A $27.6 billion damages claim by Clive Palmer could be avoided by new legislation, the state government hopes.
A $27.6 billion damages claim by Clive Palmer could be avoided by new legislation, the state government hopes.
Attorney General John Quigley last night introduced an amendment to a 2002 state agreement with Mr Palmer’s Mineralogy to head off the enormous claim.
Mr Quigley said the state would already have sound defences to the lawsuit, but the legislation would provide greater protection.
It is understood the government wants the laws passed through the lower house by Wednesday, although it is not clear why it will be such a short timeframe.
The dispute dates back to September 2012, when then premier and state development minister Colin Barnett rejected an application by Mineralogy and partners to build the South Balmoral Iron Ore project.
The first phase of the project was to mine 1 billion tonnes of iron ore and process into concentrate, with a further 1 billion tonnes in phase two.
But following Mr Barnett’s rejection, an arbitration in 2014 headed by former High Court judge Michael McHugh found the proposal could not be treated as invalid, despite being defective.
A second proposal came across Mr Barnett’s desk in 2013, which did not meet the state’s preconditions and would need further work, and Mineralogy did not try to progress the proposal.
Following the arbitration, Mr Barnett revisited the original proposal and requested a range of alterations to comply with 46 conditions.
By 2017, the state government notified Mineralogy it would treat the proposals as lapsed.
But Mineralogy later claimed damages.
The state then lost an arbitration cases over the dispute, first over Mineralogy’s long delay in seeking damages, and then was knocked back when seeking leave to the Supreme Court to appeal the 2014 decision.
A hearing with Mr McHugh as arbitrator was scheduled for November 2020.
The $27.6 billion of compensation claimed includes $11.4 billion because Mineralogy was unable to lock in a proposed sale after the proposals were knocked back.

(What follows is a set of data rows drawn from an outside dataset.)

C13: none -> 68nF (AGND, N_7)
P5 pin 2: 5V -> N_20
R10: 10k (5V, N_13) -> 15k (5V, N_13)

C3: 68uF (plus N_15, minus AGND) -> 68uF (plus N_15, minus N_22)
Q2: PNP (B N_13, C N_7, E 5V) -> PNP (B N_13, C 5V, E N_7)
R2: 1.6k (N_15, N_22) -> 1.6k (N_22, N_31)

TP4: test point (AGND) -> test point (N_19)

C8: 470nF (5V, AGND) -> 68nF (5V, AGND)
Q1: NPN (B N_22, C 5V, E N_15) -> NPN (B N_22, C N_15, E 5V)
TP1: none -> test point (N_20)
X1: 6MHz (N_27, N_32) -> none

Mineralogy and partners had intended to sell the project to Chinese government businesses, with a major Chinese bank interested in financing the project.
Mr Quigley said the government was not critical of Mr Barnett’s decisions but wanted to change the state agreement to tighten its defence.

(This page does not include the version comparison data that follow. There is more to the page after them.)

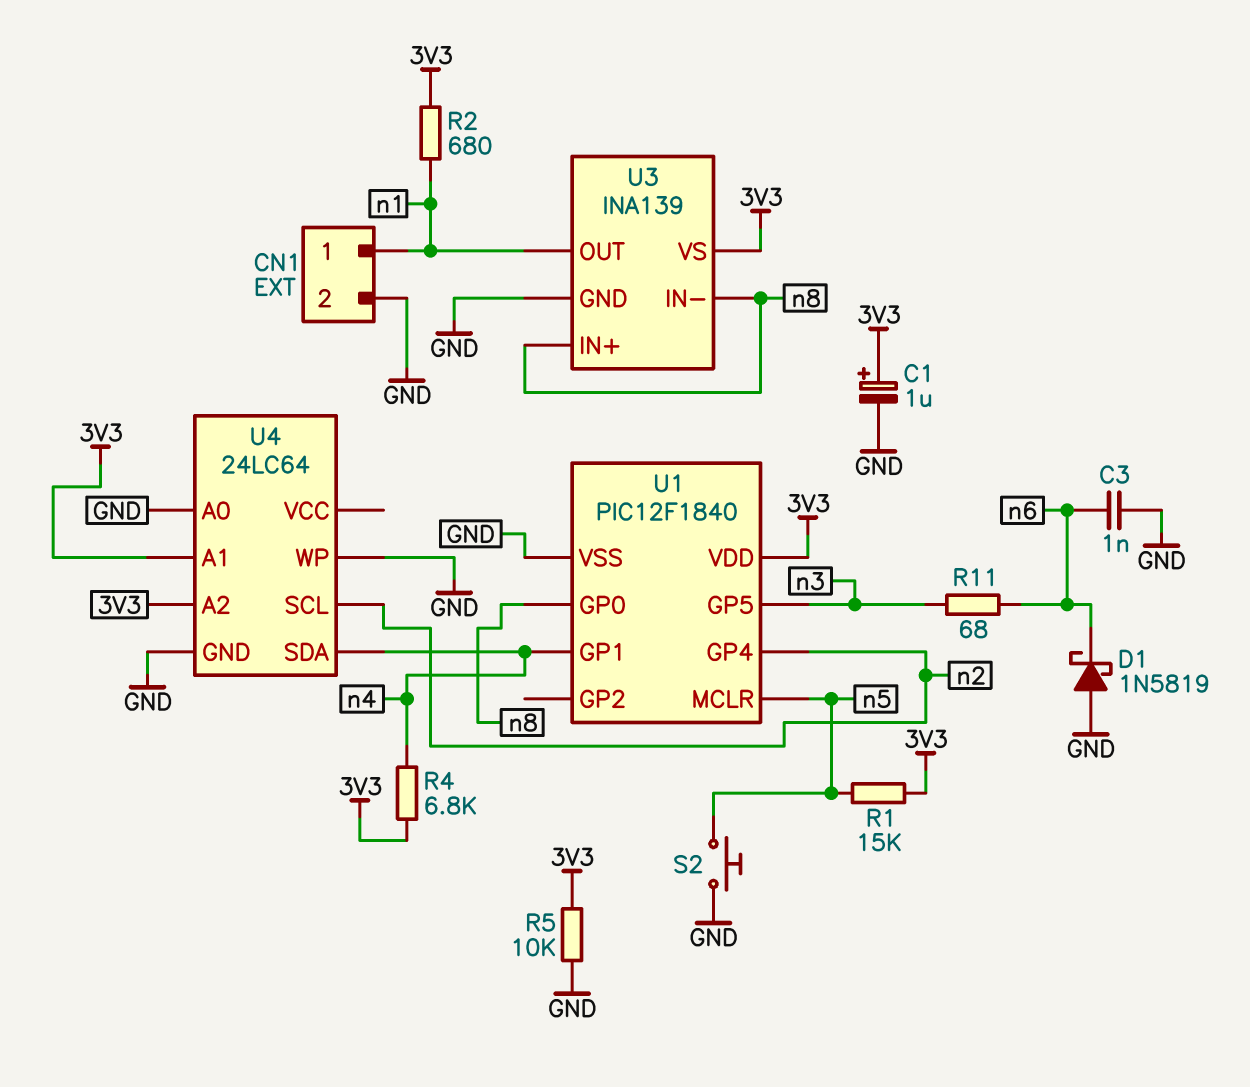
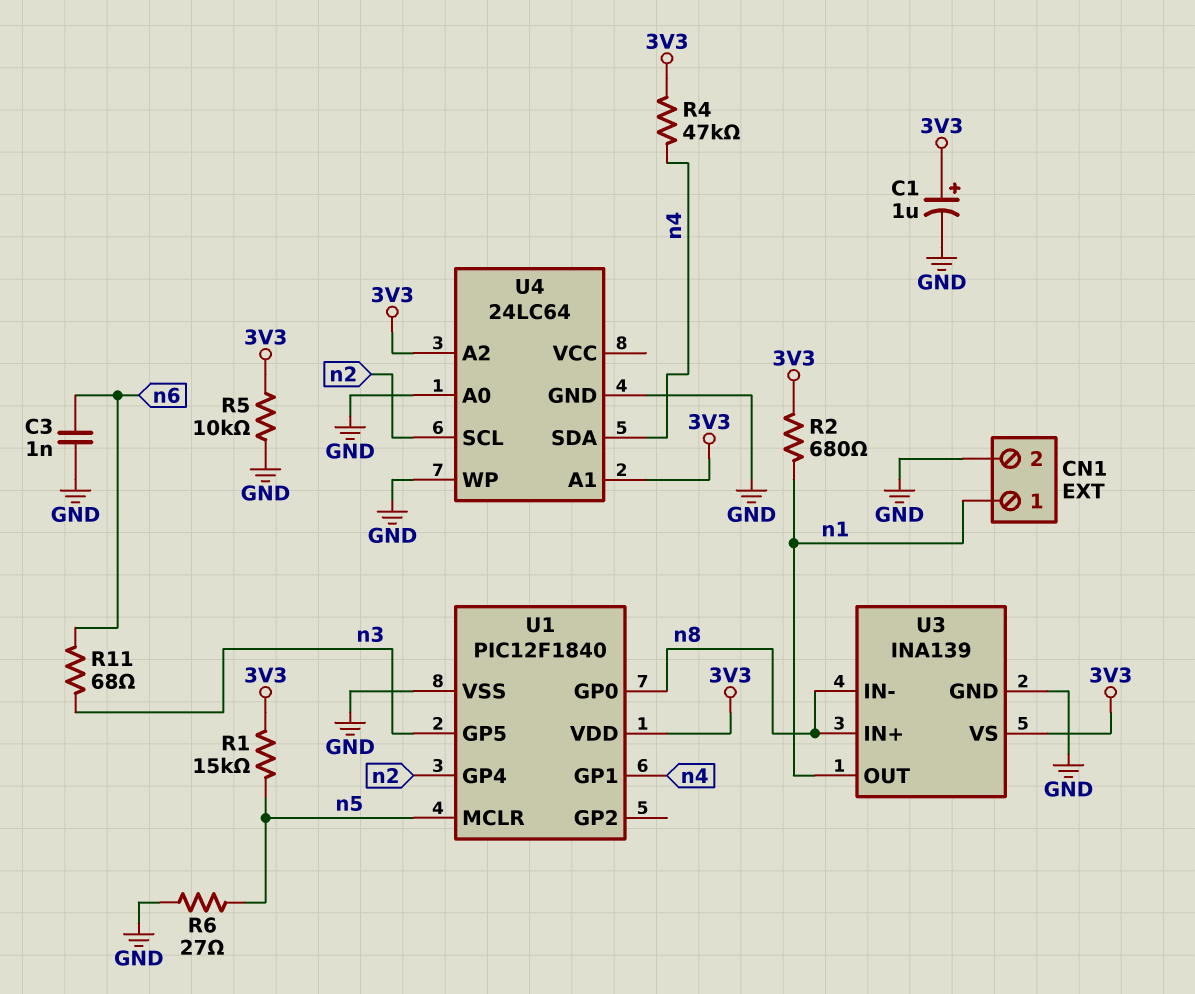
D1: schottky 1N5819 (A GND, K n6) -> none
R4: 6.8k (3V3, n4) -> 47k (3V3, n4)
R6: none -> 27 (GND, n5)
S2: button (GND, n5) -> none

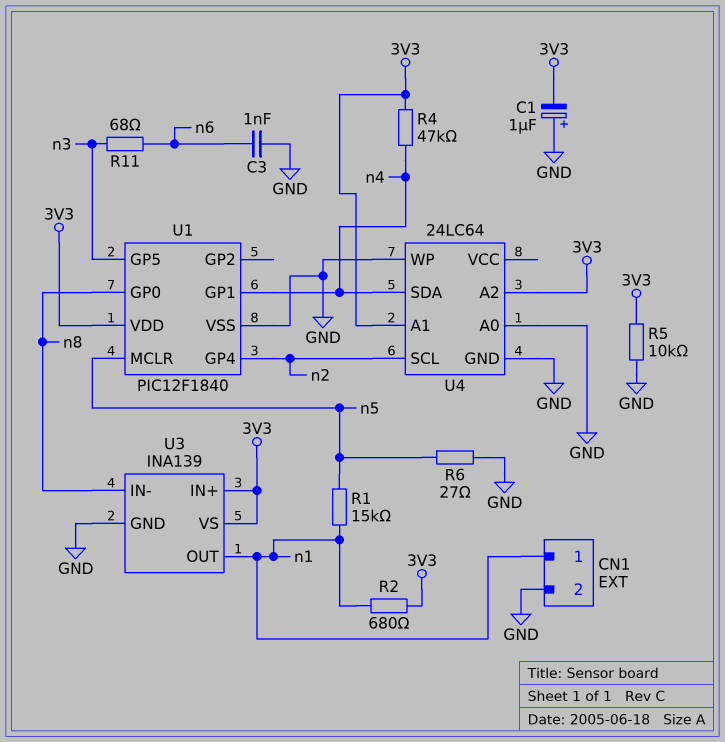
C1: 1uF (plus 3V3, minus GND) -> 1uF (plus GND, minus 3V3)
R1: 15k (3V3, n5) -> 15k (n1, n5)
U3 pin IN+: n8 -> 3V3

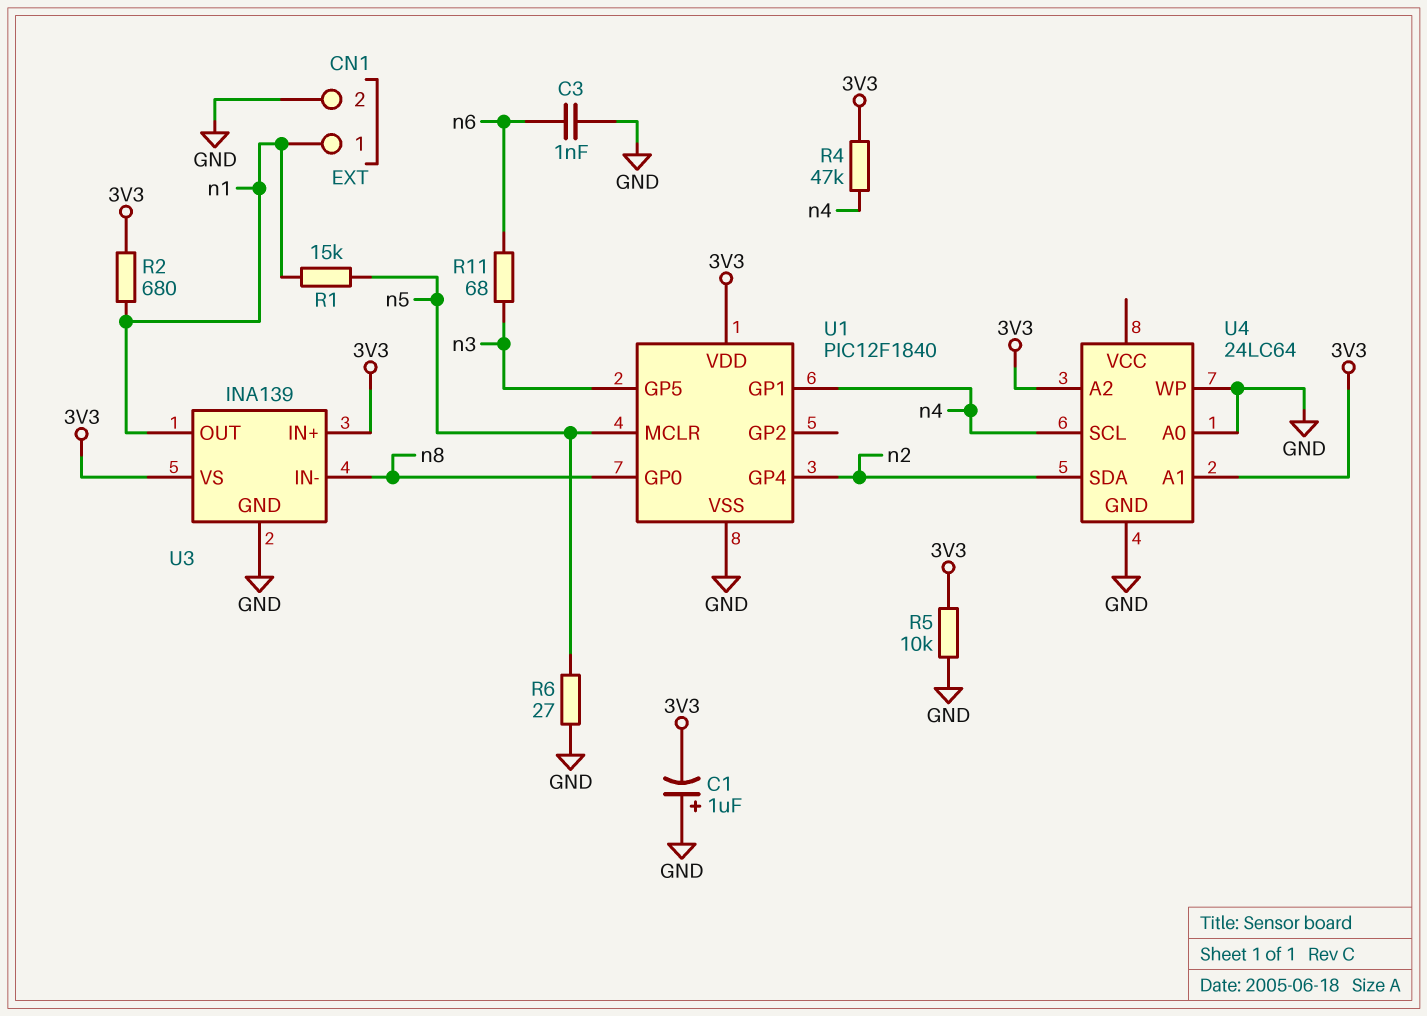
U4 pin SCL: n2 -> n4
U4 pin SDA: n4 -> n2

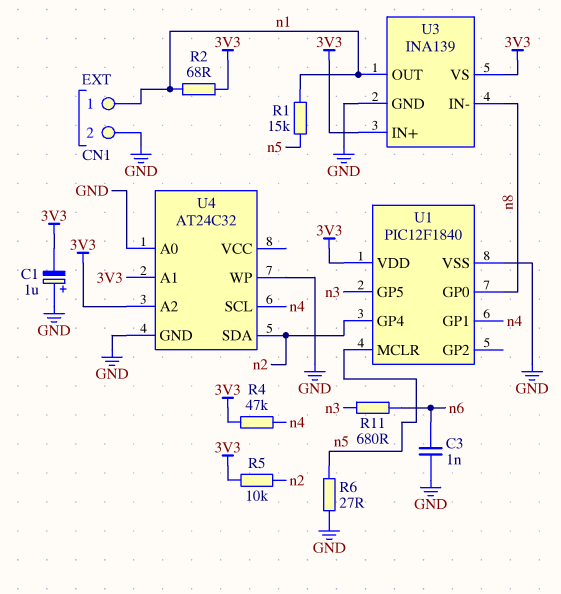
R2: 680 (3V3, n1) -> 68 (3V3, n1)
R5: 10k (3V3, GND) -> 10k (3V3, n2)
R11: 68 (n3, n6) -> 680 (n3, n6)
U4: 24LC64 -> AT24C32

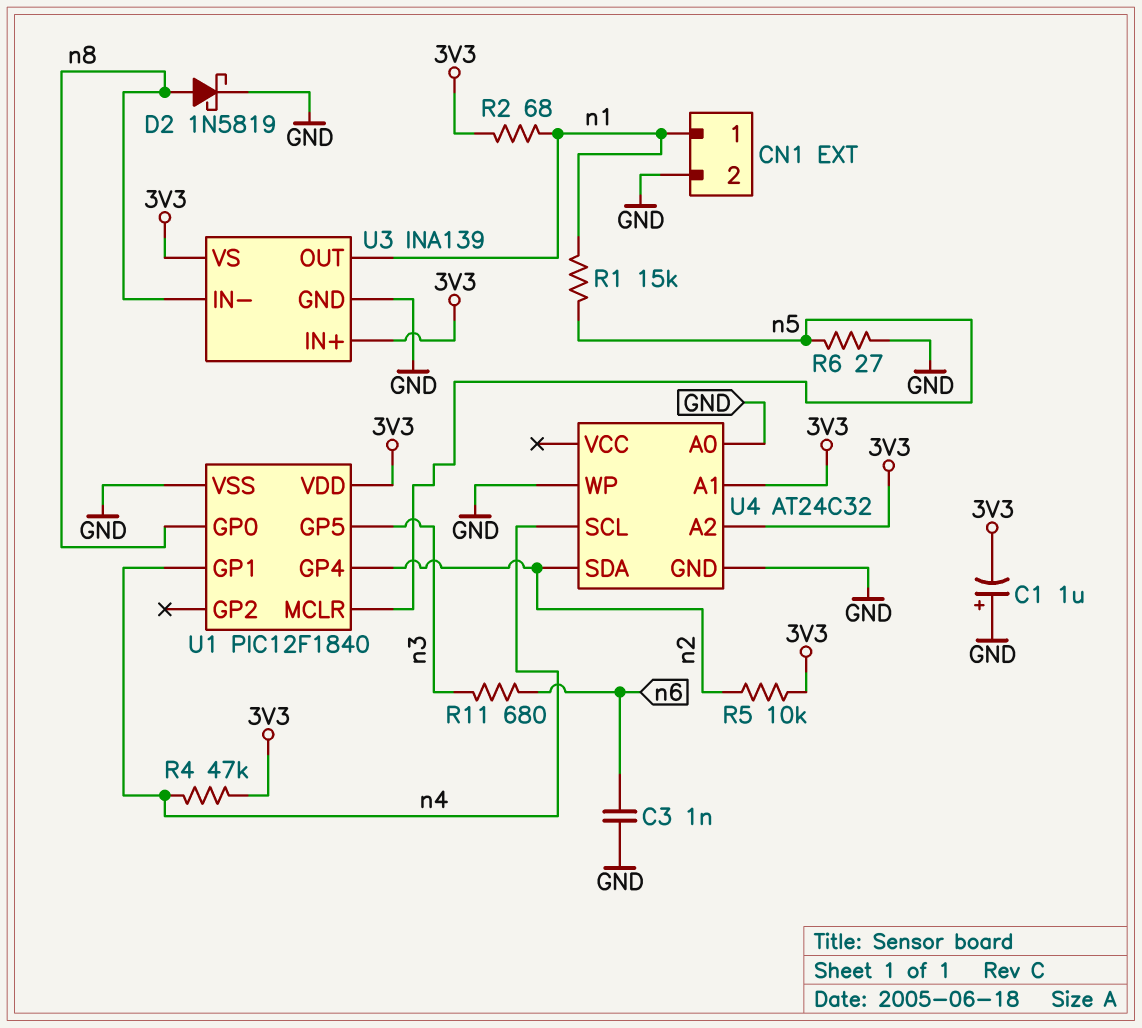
D2: none -> schottky 1N5819 (A n8, K GND)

“Notwithstanding the defences available to the state, the McGowan government is not prepared to risk the financial consequences to the State of an adverse arbitral award, and one where the state of Western Australia and taxpayers could be exposed to billions of dollars,” Mr Quigley told parliament.
“To do so would be fiscally irresponsible.
“Indeed, it would be fiscally irresponsible for members of both this chamber and the other place to risk a successful arbitral damages award in favour of Mr Palmer, Mineralogy and International Minerals.
“Consequentially, the McGowan government is taking the necessary steps to protect the State and the people of Western Australia from the rapacious nature of Mr Palmer, Mineralogy and International Minerals.”
A spokesperson for Mr Palmer could not be contacted at the time of writing.